The concentration of DNA extracted by hot cold lysis method from the culture of the isolate was quantified to contain 1880.5 ng/µl in nano drop. Brakstad et al., 1992 reported that the nuc PCR detected < 20 viable Staphylococcus aureus cells or correspondingly low levels (0.69pg) of extracted DNA in saline. In this study, the PCR could amplify 270 bp nuc gene from the isolate confirmed the presence of methicillin resistance gene responsible for the resistance (Fig. 6). The results of the sensitivity test could be positively correlated to the PCR indicating the occurrence of antibiotic resistance. As per Thomson et al., 1999 selective pressure favors the evolution of resistant strains as a result of misuse and over use of antibiotics. In the present study, the prolonged use of penicillin group of antibiotics in the recent years for the treatment of mastitis and other illnesses might have induced the resistant strains.

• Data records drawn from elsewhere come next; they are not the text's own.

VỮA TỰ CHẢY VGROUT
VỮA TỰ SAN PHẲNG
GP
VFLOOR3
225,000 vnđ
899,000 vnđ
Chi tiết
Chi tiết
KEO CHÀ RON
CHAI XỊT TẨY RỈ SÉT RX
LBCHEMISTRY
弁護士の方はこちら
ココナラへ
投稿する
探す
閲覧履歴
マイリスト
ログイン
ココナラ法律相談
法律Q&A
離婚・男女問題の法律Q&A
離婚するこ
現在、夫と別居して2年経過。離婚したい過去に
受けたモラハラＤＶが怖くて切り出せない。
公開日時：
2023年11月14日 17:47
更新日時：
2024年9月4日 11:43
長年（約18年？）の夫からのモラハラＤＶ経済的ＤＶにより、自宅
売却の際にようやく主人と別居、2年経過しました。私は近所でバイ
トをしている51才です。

According David et al., 2010, identification of S. aureus using PCR amplification of the nuc gene (∼270 bp) is considered as a gold standard method. Moreover, Sahebnasagh et al., 2014, the nuc gene is more specific in detecting isolates belonging to the species S. aureus compared to the 16S rRNA gene that is common to the genus Staphylococcus and will detect other Staphylococcus species in addition to S. aureus. Similarly, in the present study, PCR using nuc gene primers has successfully amplified the 270 bp product indicating the existence of penicillin resistance in the isolates of mastitis. Hence, nuc gene PCR based identification and determination of antimicrobial resistance is an effective and rapid means to identify and control the spread of resistance.
In conclusion, the present study confirms the existence of penicillin resistant Staphylococcus aureus and its role in causing mastitis among dairy cattle. Isolation and identification along with molecular methods can be safely relied for the diagnosis of antibiotic resistant strains of organisms.